Commercial quantum computer works, sort of

Dec 11, 2015


Is it or isn’t it? The D-Wave 2X quantum processor. (Courtesy: D-Wave Systems)

This morning I was speaking to quantum-entanglement expert Jian-Wei Pan, who shares the Physics World Breakthrough of the Year 2015 award for his work on quantum teleportation. Pan briefly mentioned research reported earlier this week by John Martinis, Hartmut Neven and colleagues at Google Research whereby a D-Wave 2X quantum computer was used to perform a computational task 100 million times faster than a classical algorithm.

This is a remarkable result, but does it mean that D-Wave’s controversial processors actually work as quantum computers? Some quantum-computing experts are urging caution in how the research is interpreted.

Based in Canada, D-Wave Systems is a commercial company that makes quantum processors based on superconducting circuits. The D-Wave 2X has more than 1000 such circuits, each representing a quantum bit (qubit) of information. Rather than being a quantum version of the universal processor in your laptop, the D-Wave 2X uses a protocol called quantum annealing to solve a very specific problem – how to find the global minimum value of a very complicated function.

The function can be thought of an energy landscape and the algorithm makes use of quantum-mechanical tunnelling to travel through the energy peaks and eventually find the lowest valley. The preprint from Google has the snappy title “What is the computational value of finite range tunnelling?” and looks at the special case where the energy peaks have a specific shape.
They found that the D-Wave 2X running quantum annealing is 100 million times faster at finding the global minimum than a conventional computer running a simulated annealing algorithm. In the latter, thermal fluctuations, rather than quantum tunnelling, allow the algorithm to “climb” over energy peaks.
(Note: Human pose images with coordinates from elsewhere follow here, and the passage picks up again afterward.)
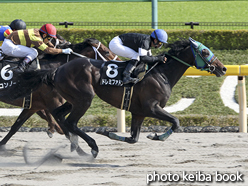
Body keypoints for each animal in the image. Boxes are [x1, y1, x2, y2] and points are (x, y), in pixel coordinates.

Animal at [13, 38, 227, 158]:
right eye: (205, 51)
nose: (223, 68)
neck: (161, 73)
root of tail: (58, 69)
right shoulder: (151, 107)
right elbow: (175, 121)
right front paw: (157, 136)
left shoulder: (139, 112)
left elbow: (133, 139)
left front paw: (112, 133)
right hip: (85, 98)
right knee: (71, 122)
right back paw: (92, 146)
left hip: (73, 98)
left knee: (59, 115)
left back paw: (77, 146)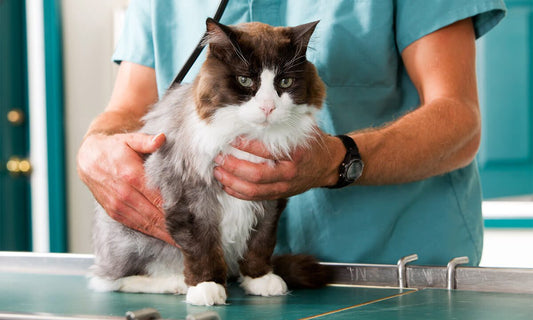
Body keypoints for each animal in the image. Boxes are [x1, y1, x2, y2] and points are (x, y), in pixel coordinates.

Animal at [88, 18, 328, 308]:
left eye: (285, 81)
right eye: (245, 80)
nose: (268, 107)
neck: (249, 135)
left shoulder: (270, 197)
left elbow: (260, 242)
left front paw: (259, 278)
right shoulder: (191, 198)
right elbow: (201, 248)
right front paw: (207, 286)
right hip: (132, 240)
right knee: (111, 280)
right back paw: (174, 283)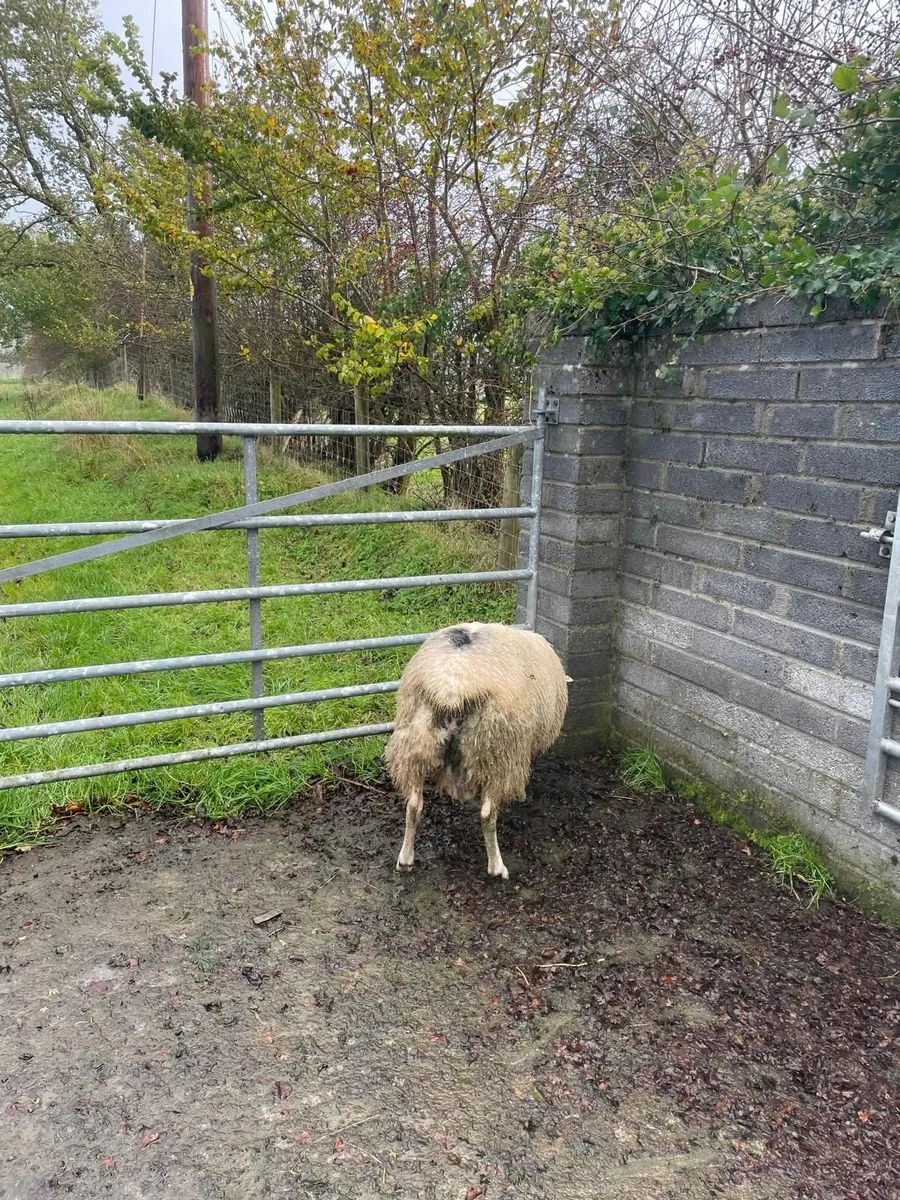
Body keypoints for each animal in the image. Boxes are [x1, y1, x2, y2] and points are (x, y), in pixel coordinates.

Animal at [384, 622, 570, 880]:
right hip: (496, 749)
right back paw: (497, 867)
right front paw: (522, 794)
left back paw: (405, 860)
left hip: (415, 740)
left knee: (413, 805)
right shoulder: (520, 749)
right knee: (487, 814)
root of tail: (452, 686)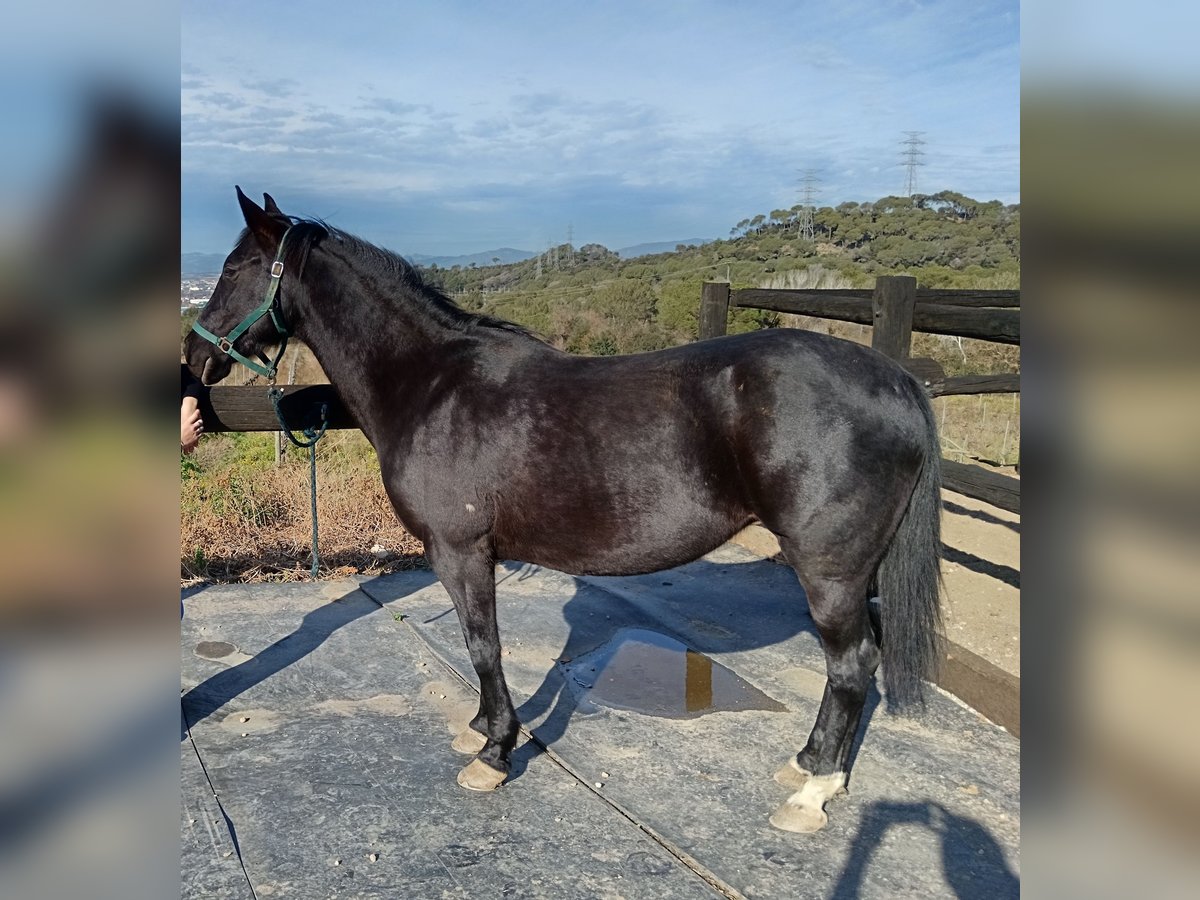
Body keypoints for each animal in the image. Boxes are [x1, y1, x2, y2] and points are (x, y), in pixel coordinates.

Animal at [185, 188, 943, 834]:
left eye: (232, 268)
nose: (195, 354)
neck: (432, 385)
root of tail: (899, 381)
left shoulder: (461, 552)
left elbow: (483, 645)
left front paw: (493, 753)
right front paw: (482, 728)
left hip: (830, 571)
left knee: (852, 665)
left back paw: (812, 794)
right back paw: (809, 764)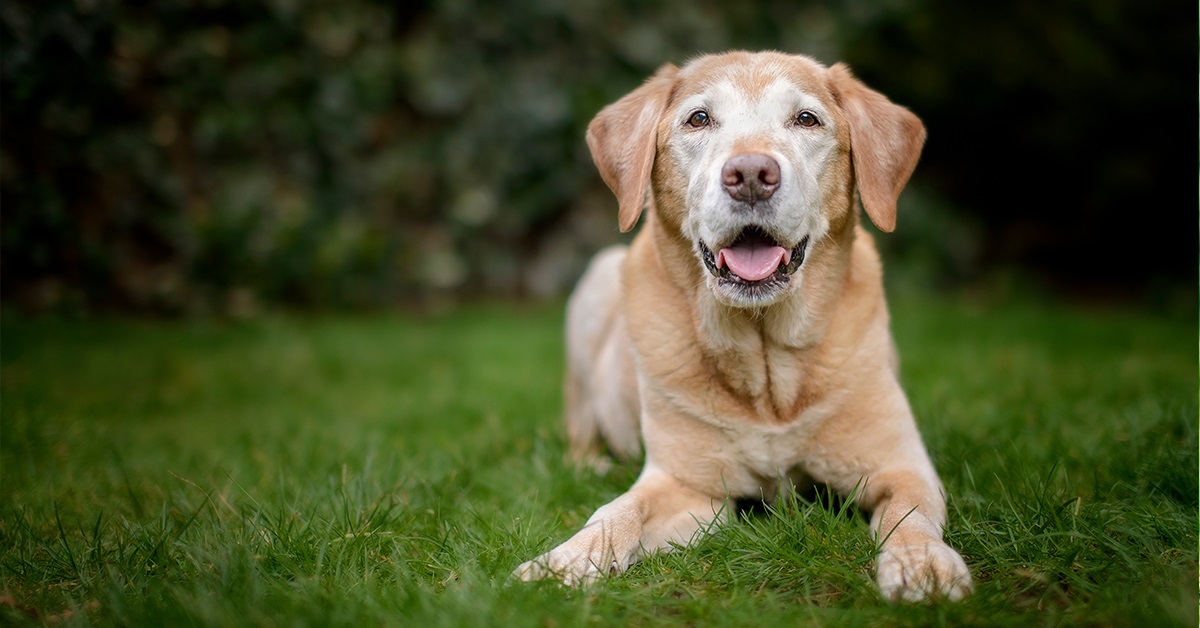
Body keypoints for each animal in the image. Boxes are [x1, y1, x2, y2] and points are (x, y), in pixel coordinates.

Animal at [516, 51, 974, 602]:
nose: (751, 173)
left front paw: (923, 562)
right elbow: (618, 511)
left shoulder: (902, 467)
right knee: (580, 435)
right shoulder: (686, 485)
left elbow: (910, 516)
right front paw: (563, 561)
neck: (766, 361)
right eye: (698, 119)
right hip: (597, 282)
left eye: (806, 119)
Sounds great, but there are some important caveats, as MIT quantum-computer expert Scott Aaronson points out on his blog Shtetl-Optimized. It seems, for example, that there is another classical algorithm that can solve these problems just as fast as the D-Wave 2X. He also points out that because D-Wave 2X is designed specifically to solve this type of problem, its advantage may simply lie in its design rather than its “quantumness”. In other words, it’s just a well-designed classical computer.

I highly recommend reading Aaronson’s post, which was written after consulting Mathias Troyer of ETH Zurich, who is an expert on quantum annealing and has studied D-Wave’s processors. Also very illuminating is a post by Neven on the Google Research Blog called “When can quantum annealing win?”.